No, not really. We negotiated the dates, the schedule and the remuneration, and then it was an instant yes from me.
Frankly, when I agreed to be a part of the film, I didn't know what to expect. My curiosity to work in Bollywood got me back to India.
Did you know who Sunny Deol was before you met him?
No, I didn’t know who he was.
Have you seen Ghayal?
Yes, I saw Ghayal and absolutely loved it.
It’s an interesting film and even though it’s more than 20 years old, it doesn’t look dated.
At some places I wondered how they shot all the sequences with the minimal technology available at that time.
What was the brief given to you by Sunny Deol?
Sunny told me that the action in the movie had to look real, with a lot of emotion in it.
This isn’t your regular film where the hero is throwing punches and kicking the bad guys.
Every piece of action has raw emotion behind it.
We did many rehearsals and a lot of planning went in to shooting every action sequence.

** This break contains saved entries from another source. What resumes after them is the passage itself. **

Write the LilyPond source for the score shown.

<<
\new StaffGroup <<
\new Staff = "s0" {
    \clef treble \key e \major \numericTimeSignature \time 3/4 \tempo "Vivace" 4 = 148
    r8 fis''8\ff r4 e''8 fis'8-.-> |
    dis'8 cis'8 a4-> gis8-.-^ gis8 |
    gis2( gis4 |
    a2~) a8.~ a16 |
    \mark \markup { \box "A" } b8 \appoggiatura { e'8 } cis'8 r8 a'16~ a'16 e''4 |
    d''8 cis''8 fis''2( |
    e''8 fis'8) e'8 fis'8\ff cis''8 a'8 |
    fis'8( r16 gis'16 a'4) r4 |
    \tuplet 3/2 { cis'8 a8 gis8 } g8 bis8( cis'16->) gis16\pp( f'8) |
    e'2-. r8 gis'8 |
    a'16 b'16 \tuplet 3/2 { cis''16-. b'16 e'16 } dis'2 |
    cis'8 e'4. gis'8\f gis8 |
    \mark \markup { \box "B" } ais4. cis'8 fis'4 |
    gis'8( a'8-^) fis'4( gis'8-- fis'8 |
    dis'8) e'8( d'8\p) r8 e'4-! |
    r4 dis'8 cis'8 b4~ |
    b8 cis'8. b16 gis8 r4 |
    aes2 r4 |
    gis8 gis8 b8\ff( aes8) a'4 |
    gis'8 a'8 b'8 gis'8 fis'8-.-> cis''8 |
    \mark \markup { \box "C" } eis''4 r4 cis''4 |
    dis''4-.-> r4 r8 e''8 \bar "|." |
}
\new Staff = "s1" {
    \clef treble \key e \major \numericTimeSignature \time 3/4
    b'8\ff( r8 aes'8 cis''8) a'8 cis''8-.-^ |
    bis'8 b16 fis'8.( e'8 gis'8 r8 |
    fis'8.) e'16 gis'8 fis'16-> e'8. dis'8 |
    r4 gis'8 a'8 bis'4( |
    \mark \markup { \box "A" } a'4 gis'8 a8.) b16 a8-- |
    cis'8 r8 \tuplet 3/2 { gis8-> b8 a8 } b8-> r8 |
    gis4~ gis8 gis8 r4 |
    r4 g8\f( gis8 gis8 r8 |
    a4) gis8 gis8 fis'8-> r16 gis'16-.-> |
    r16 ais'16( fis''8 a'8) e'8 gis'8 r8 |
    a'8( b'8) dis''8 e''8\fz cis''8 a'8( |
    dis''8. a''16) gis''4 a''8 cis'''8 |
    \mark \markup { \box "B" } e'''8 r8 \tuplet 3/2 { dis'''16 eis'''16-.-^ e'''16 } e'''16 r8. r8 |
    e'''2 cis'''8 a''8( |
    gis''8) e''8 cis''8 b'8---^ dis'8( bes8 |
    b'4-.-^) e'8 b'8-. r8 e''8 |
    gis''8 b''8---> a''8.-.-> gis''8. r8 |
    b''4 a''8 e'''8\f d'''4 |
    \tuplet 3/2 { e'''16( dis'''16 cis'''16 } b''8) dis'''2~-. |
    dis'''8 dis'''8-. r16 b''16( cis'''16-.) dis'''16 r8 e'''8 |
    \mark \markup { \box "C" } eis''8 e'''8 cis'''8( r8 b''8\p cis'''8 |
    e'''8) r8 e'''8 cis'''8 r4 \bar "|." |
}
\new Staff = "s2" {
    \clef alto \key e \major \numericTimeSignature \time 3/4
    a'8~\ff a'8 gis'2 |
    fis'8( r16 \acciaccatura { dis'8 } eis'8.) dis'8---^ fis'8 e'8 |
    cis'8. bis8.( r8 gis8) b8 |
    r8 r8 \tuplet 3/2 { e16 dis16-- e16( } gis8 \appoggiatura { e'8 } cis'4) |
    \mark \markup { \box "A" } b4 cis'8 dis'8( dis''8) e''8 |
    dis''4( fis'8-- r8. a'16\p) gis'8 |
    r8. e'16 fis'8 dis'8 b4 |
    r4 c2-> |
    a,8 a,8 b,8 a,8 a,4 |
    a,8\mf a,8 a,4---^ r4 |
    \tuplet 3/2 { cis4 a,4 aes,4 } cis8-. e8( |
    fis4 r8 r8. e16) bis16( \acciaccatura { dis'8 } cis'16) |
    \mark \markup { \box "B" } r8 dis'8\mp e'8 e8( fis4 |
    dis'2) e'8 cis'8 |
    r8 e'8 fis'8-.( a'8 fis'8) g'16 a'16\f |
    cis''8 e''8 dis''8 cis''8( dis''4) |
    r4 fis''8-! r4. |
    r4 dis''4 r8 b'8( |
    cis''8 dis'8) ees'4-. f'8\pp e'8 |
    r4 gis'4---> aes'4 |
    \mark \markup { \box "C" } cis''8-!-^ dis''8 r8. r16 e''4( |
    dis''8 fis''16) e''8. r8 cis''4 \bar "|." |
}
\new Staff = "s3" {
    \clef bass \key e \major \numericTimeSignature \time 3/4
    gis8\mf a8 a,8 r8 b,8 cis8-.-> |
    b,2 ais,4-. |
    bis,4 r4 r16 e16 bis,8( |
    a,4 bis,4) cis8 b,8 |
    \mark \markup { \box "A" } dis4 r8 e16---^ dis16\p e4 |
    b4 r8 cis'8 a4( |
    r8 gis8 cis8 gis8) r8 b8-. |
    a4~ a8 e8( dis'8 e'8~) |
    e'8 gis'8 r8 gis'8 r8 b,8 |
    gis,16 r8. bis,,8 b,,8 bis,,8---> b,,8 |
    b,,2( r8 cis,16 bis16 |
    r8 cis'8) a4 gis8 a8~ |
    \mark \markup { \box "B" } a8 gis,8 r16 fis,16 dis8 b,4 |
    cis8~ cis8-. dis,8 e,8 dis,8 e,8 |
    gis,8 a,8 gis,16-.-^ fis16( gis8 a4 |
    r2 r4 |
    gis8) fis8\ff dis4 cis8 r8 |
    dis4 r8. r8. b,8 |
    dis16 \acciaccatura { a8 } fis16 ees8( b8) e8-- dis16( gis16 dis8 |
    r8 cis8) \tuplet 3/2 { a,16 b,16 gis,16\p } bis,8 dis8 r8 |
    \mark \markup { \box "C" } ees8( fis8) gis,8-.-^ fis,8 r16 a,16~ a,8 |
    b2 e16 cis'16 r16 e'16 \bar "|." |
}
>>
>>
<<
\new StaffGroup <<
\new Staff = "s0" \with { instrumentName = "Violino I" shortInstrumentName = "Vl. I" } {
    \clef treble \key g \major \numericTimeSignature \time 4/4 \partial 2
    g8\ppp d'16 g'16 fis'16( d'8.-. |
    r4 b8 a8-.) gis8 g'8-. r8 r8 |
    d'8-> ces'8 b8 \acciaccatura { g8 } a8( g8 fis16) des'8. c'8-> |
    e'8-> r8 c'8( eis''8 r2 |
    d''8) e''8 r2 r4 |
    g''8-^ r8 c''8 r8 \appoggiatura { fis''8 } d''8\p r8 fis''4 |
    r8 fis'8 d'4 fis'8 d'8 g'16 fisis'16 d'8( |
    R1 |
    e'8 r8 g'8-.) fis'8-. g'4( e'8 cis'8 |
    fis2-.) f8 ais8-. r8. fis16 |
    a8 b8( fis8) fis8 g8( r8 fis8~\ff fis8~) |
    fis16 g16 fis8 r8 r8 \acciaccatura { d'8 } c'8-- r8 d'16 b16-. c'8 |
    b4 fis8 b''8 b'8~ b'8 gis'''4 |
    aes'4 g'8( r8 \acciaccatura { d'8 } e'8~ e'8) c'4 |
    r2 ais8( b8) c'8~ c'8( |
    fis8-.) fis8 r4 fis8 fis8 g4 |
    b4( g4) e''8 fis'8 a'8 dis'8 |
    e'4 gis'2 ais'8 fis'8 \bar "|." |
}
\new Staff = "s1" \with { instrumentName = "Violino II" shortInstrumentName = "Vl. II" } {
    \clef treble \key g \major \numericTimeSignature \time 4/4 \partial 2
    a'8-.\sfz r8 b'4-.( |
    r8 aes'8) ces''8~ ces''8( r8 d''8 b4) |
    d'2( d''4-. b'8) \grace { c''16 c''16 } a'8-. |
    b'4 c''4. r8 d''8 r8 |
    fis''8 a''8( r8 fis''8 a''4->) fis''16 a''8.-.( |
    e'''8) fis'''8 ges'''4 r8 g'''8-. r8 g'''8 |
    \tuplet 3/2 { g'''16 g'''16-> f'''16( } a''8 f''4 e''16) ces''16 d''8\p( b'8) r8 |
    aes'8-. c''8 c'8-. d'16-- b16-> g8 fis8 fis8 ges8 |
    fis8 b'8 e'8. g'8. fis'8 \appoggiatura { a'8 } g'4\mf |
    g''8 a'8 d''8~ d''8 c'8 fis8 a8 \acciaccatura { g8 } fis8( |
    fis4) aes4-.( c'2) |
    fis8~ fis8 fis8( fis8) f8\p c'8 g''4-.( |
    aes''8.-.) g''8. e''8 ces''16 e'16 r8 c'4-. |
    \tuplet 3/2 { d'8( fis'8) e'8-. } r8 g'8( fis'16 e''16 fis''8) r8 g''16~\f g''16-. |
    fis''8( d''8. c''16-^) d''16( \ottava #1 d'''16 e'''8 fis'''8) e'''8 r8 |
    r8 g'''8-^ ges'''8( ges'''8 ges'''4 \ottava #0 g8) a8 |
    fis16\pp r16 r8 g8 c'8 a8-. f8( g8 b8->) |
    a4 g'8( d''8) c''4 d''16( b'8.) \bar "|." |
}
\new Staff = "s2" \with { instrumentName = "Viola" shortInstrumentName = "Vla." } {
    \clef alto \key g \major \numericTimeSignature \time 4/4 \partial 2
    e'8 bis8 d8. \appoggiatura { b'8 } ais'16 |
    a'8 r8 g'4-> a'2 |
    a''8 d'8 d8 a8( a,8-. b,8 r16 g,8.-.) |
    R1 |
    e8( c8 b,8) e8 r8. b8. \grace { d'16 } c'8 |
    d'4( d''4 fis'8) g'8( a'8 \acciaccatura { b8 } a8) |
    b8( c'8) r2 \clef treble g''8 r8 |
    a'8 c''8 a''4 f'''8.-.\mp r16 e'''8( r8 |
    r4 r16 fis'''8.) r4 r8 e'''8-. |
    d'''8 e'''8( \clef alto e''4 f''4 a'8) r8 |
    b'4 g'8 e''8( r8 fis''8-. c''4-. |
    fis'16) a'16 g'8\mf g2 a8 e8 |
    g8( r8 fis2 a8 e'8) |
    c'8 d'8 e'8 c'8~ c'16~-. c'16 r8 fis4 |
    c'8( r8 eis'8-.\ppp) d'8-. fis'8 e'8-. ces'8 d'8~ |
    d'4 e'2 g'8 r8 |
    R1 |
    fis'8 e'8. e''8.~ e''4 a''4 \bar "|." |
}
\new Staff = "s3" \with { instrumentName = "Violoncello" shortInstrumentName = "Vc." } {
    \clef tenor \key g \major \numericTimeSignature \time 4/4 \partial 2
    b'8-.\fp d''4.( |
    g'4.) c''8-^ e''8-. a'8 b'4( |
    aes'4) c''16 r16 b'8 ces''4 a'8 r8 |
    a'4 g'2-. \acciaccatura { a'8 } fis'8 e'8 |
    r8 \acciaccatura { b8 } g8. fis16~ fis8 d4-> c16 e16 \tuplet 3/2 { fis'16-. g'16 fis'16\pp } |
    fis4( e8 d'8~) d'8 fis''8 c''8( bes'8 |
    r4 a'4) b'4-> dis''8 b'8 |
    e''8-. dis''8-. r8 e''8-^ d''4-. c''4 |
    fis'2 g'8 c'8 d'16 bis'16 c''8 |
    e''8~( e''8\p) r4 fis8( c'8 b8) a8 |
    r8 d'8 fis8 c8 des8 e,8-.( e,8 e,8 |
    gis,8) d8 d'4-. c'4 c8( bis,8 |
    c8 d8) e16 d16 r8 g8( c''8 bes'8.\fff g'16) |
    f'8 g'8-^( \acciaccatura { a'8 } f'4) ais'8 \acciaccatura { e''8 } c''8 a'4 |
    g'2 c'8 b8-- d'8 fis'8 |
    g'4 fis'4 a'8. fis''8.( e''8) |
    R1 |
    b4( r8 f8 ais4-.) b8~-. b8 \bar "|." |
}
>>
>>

Do you have a favourite action scene from the film?
Yes, there is one scene where Sunny is being chased in traffic. Some cars are bouncing around and vehicles stopping within inches of his head when he jumps into an overcrowded local train!
What was the most challenging part of working on this film?
The most challenging thing for me was how to pace the action sequences in the film.
Pacing in Bollywood is completely different from Hollywood.
For example, suddenly we would find a monologue in between an action scene. I was amused watching it.
Then someone explained that in a Hindi film, the monologue is very important, so I was like, okay (laughs).
Ghayal Once Again is one of the most challenging films I have worked on.
What was it like working with Sunny Deol?
I really had a good time working with him. He is a very smart guy, and at the same time, sensitive. He is a man with passion and vision.
He was sure of what he wanted from his cast and crew. But at the same time, he was open-minded and welcomed a lot of my suggestions.
People just love him. He is so popular and humble.
Which is the best action sequence you have done?
The Bourne Supremacy car chase in Moscow is my favourite.
It was the first time any director had given me more than four days to choreograph a car chase sequence. I had 17 days to shoot that sequence and I was, like, this is just amazing and I was celebrating (laughs).
The brief was a two-and-a-half minute car chase. But when I sat and wrote it down, it was a little longer.
I was a little scared that the producer wouldn’t approve it, but to my surprise, they approved it.
It was impossible to shoot in Moscow, but luckily the final product came out just mind blowing.
It has been reviewed as one of the most exciting car chase sequences in Hollywood films.